Invited curator |

The exhibition A Arte na Trama Eletrônica (Art in the Electronic Grid) featured five teletext graphists. The show featured and was organized by Rodolfo Cittadino – an Egyptian-born, Brazilian-based artist of Italian descent, and one of the pioneers in researching the potentialities and the development of art through teletext.

In addition to his own works, Cittadino has brought productions by four “grid art” forerunners: Benjamin Marques (Portuguese-born, French-based), Lie Liong Khing (Indonesian-born, Brazilian-based), Nelson das Neves (Brazilian) and Verginio Zaniboni Netto (Brazilian).

Photographic panels and spreadsheets covered the event’s didactic part, providing a step-by-step demonstration of the entire creative process leading up to the end product, shown in teletext.

artists

Critical text Lino H.

Traduzindo computerese

1. Making computer art means using historically available materials, trying to combine productive forces and relations of production.

2. In order to achieve this combination, one must dive deep into the material to extract knowledge from it. In the computer, it means to create using the commands it offers, thorugh its logical structure, using a software program.

3. Upon being created as a software program, computer art partakes of two moments at once: the moment of its autonomy and oneness in the face of other artistic creations (since only computer artworks are created using software), and the moment of its assimilation in the real world, because being a software is a characteristic of all things a computer uses as a mediation between itself and production.

4. Being a program, computer art takes on its own features: the images it generates are always different from one another and different in the sequence in which they appear. This is so because the data that compose image are processed differently each moment, by using a command only the computer has, which manipulates images in their own way. Like the results from a dice roll. Like what happens with every software.

5. Thus, computer art reflects an aspect of belated capitalism: looking to diversify, it presents itself differently each moment. Like capitalism, it pursues integral, infinite production, its total, interference-free self-reproduction. Even though it is different each time, its structure, its intent, is always the same.

6. Looking to join productive forces and relations of production, seeking its autonomy, computer art, by trying to extract new knowledge from itself and from the world around it, discovers that it reflects the current stage of division of this connection, which is and remains separate. This is its moment of truth.

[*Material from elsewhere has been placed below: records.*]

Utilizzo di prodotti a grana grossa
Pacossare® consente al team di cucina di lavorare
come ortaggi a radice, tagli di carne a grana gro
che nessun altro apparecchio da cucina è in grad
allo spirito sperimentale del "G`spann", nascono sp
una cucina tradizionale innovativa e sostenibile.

7. Culpo de dido/mea culpa: upon discovering itself to be a reflection of this situation, computer art does not resist its own denunciation, takes shame in being a reflection when it wanted to be autonomous, and then succumbs. This is why the images are fleeting, vanishing, eluding when we want to fixate them, to hoard them. They can only be observed as process, production process, work in progress. Unpredictable in their appearance, like a dice roll. And this is how they seek to escape the managed world’s control. But this very world controls them as software programs. They are programmed to be unpredictable. However, the fact that they are thus is the only thing that warrants them that moment of truth.

                                                                               

8. In spite of everything, computer art insists in fixating itself in the world that engenders it and at the same time causes it to succumb. This is why even though it disappears, it seems to establish itself again, and thus new images are produced, as if seeking a new synthesis of productive forces and relations of production. Only we know this synthesis will not come to pass, and hence the cycle does not end.

9. Each moment that the programs appear on the screen is a fragment from the image production process. Its differentiated reproduction is one of the ways in which computer art attempts to make up for this fragmentation, either by itself or with help from the medium. Hence the kaleidoscope: images equal amongst themselves, even though they are oriented differently and reproduced in the same space-time. Valueless commodities, made available either through the division of productive forces and relations of production, or through their infinite reproduction; this reproduction is the only thing that endows them with meaning, i.e. with value.

10. If every document of civilization is also a document of barbarism, then I prefer the barbarism of computer art.